Heath Blandford, Edge Impulse: Key edge AI trends for the embedded industry
Of the myriad AI technologies and concepts exciting folks in 2026, physical AI is up there. PwC, in a strategic guide published to help ‘capture value as AI enters the real world’, forecasts the global physical AI market to hit more than $500 billion (approximately €430bn) by 2030.
The rise in capability of use cases, from robotics to autonomous vehicles, continues apace. Underneath the hood, however, is edge AI, running AI on-device so physical AI operation can be possible.
Edge Impulse has long been a leader in the edge AI space, and as a senior solutions engineer, Heath Blandford spends his time helping customers and prospects understand these concepts not just from a technical perspective, but from a problem-solving point of view. Blandford says he is blown away by the pace of change.
“The speed has been just incredible, the shift in the velocity at which a lot of these companies are moving,” he says. “I think that edge AI, and moving into physical AI as these two worlds meet… we’re really past that trough of despair where these solutions are no longer a ‘will they or won’t they’. It’s much more of an ‘it’s here, it’s ready’.
“We’re seeing things move, really, from a space where things were on the bench in R&D facilities, where teams are just trying to figure out if it’s possible, to ‘we’re going from that prototype’, right out to delivering products that are ready to be adopted, which has been really exceptional,” Blandford adds.
There has similarly been an understanding that the rapid pace of edge AI development will have a major impact on the embedded industry. As power and performance are among the primary drivers for moving AI to the edge, along with security, so that dovetails with two key considerations for embedded system design.
Blandford notes that, amid this, it is very easy to get carried away and think bigger than you should when designing for projects. For embedded systems, this is not that easy.
“A big thing that I’m running into [is] where we’ve got these lofty North Star-type projects where, really, the most high-value, high-impact thing can be in a simple solution,” he says. “Embedded systems are expanding into a bunch of different areas, but because embedded systems are what they are, there’s not really a lot of wiggle room for being able to move fast and break things. So we just have to balance that innovation speed with that long-term reliability and compliance.”

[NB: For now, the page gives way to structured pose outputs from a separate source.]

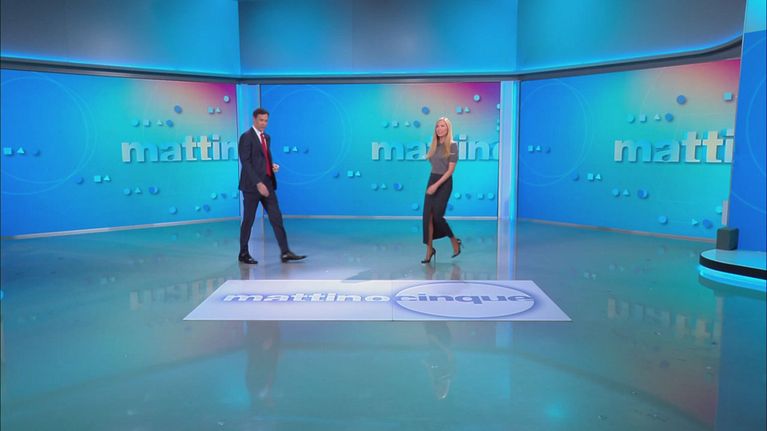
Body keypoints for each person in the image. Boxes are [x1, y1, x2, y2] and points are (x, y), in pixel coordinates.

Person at [238, 108, 306, 264]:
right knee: (248, 220)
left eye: (266, 120)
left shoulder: (266, 137)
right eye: (261, 120)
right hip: (252, 186)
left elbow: (262, 159)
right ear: (254, 119)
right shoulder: (246, 137)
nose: (264, 123)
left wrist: (271, 166)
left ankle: (285, 252)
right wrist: (258, 183)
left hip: (268, 184)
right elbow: (246, 162)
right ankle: (243, 253)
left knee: (276, 218)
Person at [422, 117, 461, 263]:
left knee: (438, 216)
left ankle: (454, 241)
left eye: (442, 126)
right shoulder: (434, 144)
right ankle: (429, 250)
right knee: (427, 217)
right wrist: (432, 184)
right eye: (437, 126)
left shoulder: (453, 145)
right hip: (432, 179)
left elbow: (450, 171)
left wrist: (436, 185)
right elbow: (434, 165)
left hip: (444, 183)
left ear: (448, 128)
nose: (439, 128)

In a way, it is an in-built advantage. “As an engineer, constraints are a good thing in some cases, because they make you come up with creative solutions around those constraints,” says Blandford. “And an embedded system is exactly that… it is a highly constrained piece of hardware, and that requires creative engineering solutions, and that takes time. It all helps itself in a kind of circular way.”
A tangible example of getting this right can be seen in the work Edge Impulse has done with HP Poly. For the company’s Poly Voyager Free 60 earbuds, the goal was to add voice commands so the user can answer or ignore an incoming call.
The benefit of running the keyword-spotting detection algorithm on-device is evident, while being able to process human audio on-device was also beneficial from a security perspective. The data collection and labelling is also taken care of. Employees could, through a web-based tool, click a link and record 30 seconds of their voice for the training set, while there was additional benefit in iterating quickly on the data set, as well as the machine learning algorithm itself.
Was it a fully-fledged use case out of the box, or did it need to be finessed? “It was a little bit of both,” says Blandford. “[HP] knew they wanted to improve the experience, and they knew that probably the best way to do that was running something on-device, but there was a consultative approach to work together to find the best solution.”
Part of the evolution with these projects is in getting the broader stakeholders involved. In conversations with most prospects now, Blandford notes, it is not just the embedded team he is speaking to. “Teams are being formed now to get these use cases to market with the understanding that they will need a little bit of ML engineering, a little bit of embedded engineering, a little bit of software,” he says. “And all of these things have to come together to solve these problems.”
Looking further afield however, Blandford sees the next big step as cross-industry standardisation and interoperability. As the importance of safety-critical embedded applications grows across industry, Blandford sees a move more into the space of being able to ‘go through the same functional safety reviews or certifications… to be able to deploy maybe a single idea or single use case to multiple different industries and be certified for safety and compliance.’
Analogous to this is standardisation across interfaces – and this is something Blandford will be exploring in his speaking session at Microelectronics US, on April 22-23 in Austin.
“If you’re a hardware vendor, or a software platform, or a systems integrator, it’s very difficult to work with all of those different interfaces,” says Blandford. “So being able to come together on a single common interface for things like data ingestion, data pipelines, retraining, models, redeployments, orchestration, fleet management, being able to maybe not standardise but have some best practices around those common interfaces, can really help build that synchronous, harmonious relationship between industries.”